THERE is a real possibility that former Angolan rebel leader Jonas Savimbi who was killed in combat in February 2002 and whose remains were exhumed earlier this year, will be reburied.
Pending final positive identification, the reburial is provisionally scheduled for Africa Day on the 25th of May 2019, an interesting coincidence according to some observers.
The former leader of UNITA, who is considered a villain by some and a national hero by others, was buried without any honours in the eastern Moxico province.
UNITA leaders have for the past 17 years persistently demanded a proper burial for their slain leader, but former Angolan president Jose Eduardo dos Santos steadfastly rejected the idea.
However, his successor Joao Lourenco has taken a totally different approach.
The government and UNITA initially agreed on “a dignified reburial” for Savimbi and the date was initially set as the 6th of April but the event had to be postponed because the DNA test results were not yet available.

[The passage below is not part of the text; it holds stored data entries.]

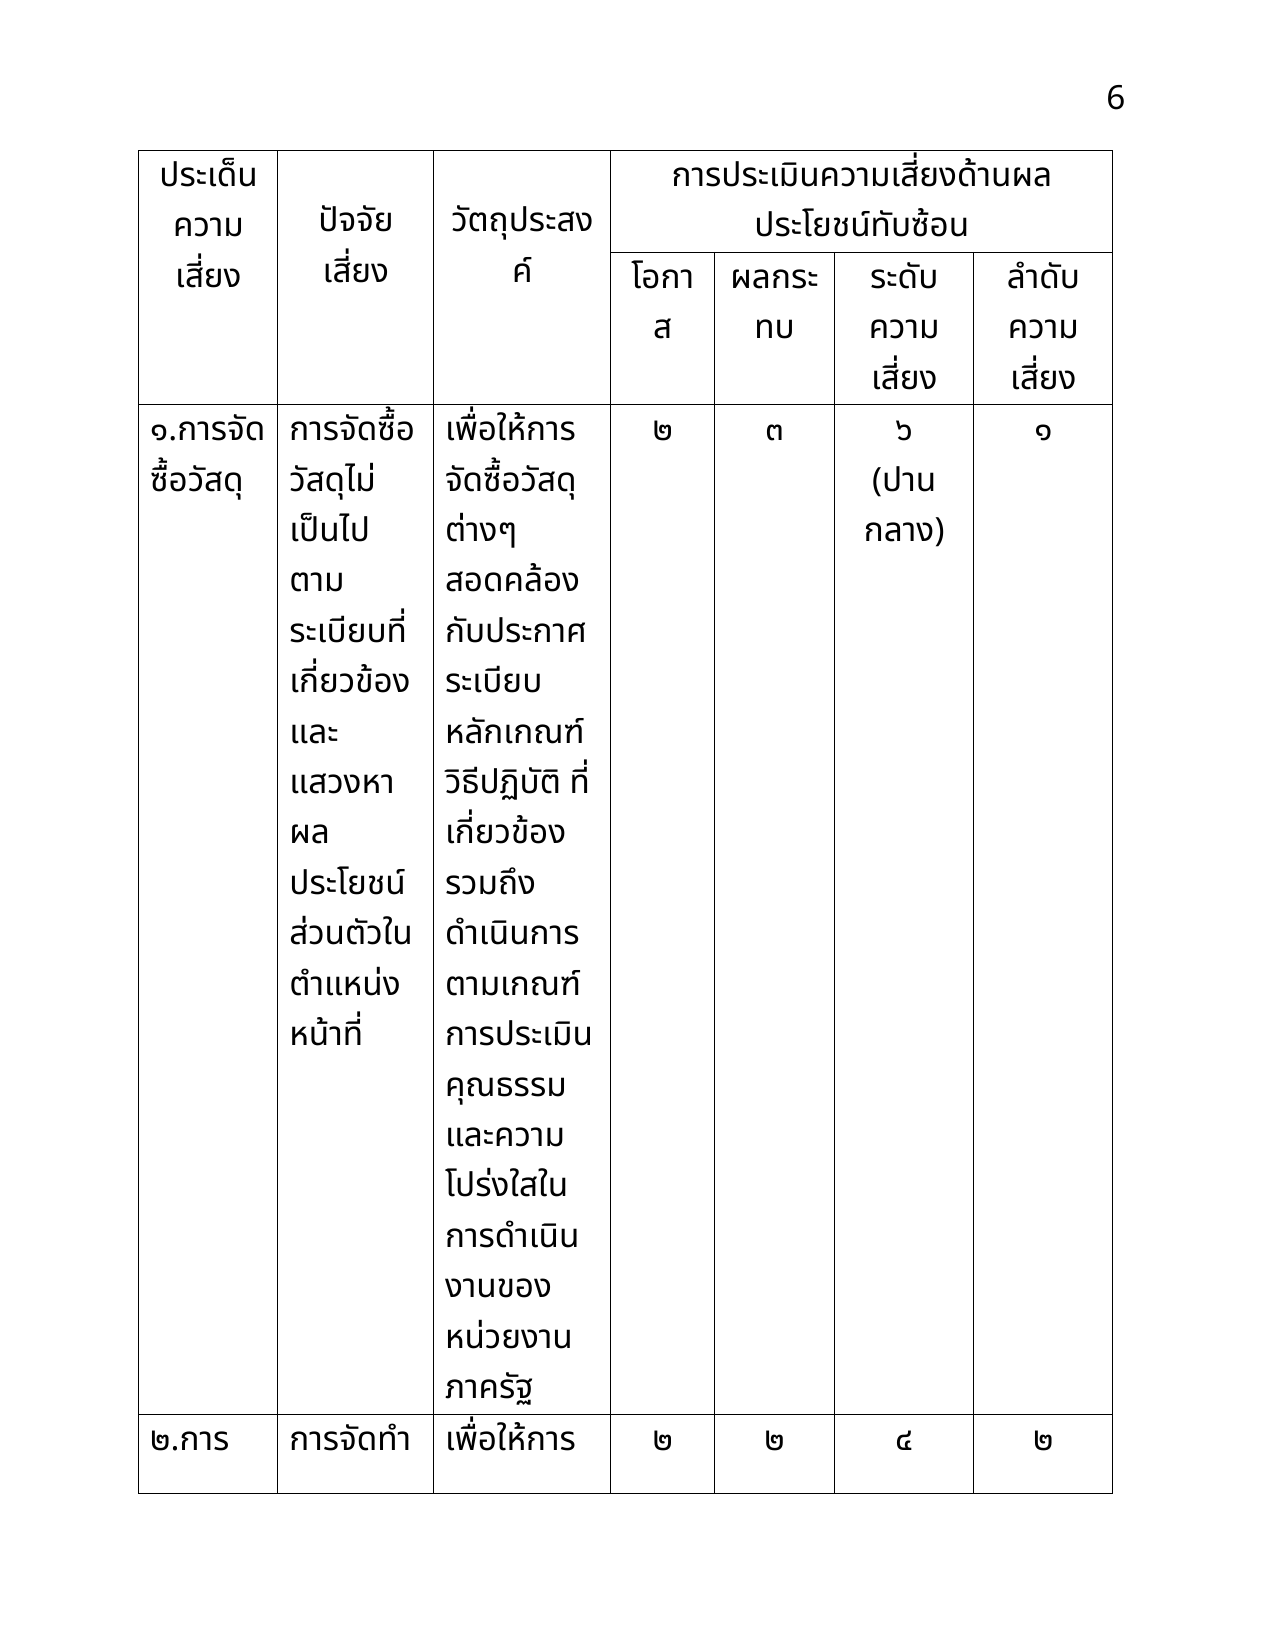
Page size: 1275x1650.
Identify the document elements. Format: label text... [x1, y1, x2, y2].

table_cell ๖ (ปานกลาง) [835, 405, 973, 1413]
table_header การประเมินความเสี่ยงด้านผลประโยชน์ทับซ้อน [611, 151, 1112, 252]
table_cell เพื่อให้การจัดซื้อวัสดุต่างๆ สอดคล้องกับประกาศ ระเบียบ หลักเกณฑ์ วิธีปฏิบัติ ที่เกี่ยวข้อง รวมถึงดำเนินการตามเกณฑ์การประเมินคุณธรรมและความโปร่งใสในการดำเนินงานของหน่วยงานภาครัฐ [434, 405, 610, 1413]
table_cell ๓ [715, 405, 834, 1413]
table_cell ระดับความเสี่ยง [835, 253, 973, 404]
table_cell โอกาส [611, 253, 714, 404]
table_cell ๑ [974, 405, 1112, 1413]
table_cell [434, 1415, 610, 1493]
table_cell ๒ [974, 1415, 1112, 1493]
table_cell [139, 1415, 277, 1493]
table_cell ๒ [611, 405, 714, 1413]
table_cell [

Savimbi’s body was exhumed earlier this year and samples sent to laboratories in Portugal, Spain, Argentine and South Africa.
According to the Angolan media the DNA test results are now available and Africa Day, the 25th of May, is being suggested as the date for Savimbi’s reburial, what some observers say would be an “interesting coincidence”.
Savimbi was the foreign minister of the Revolutionary Angolan Government in Exile and, in that capacity, was a founder member of the Organization of African Unity on 25 May 1963, having served as secretary of a committee that drafted the founding documents for the OAU’s Liberation Committee.
Savimbi founded UNITA in 1966 to fight against Portuguese colonialism and from 1975 to 2002 waged a brutal war against the MPLA government with which he signed several failed ceasefire agreements.
The death of Savimbi in 2002 brought an end to a civil war that caused untold suffering to Namibians living in northern regions.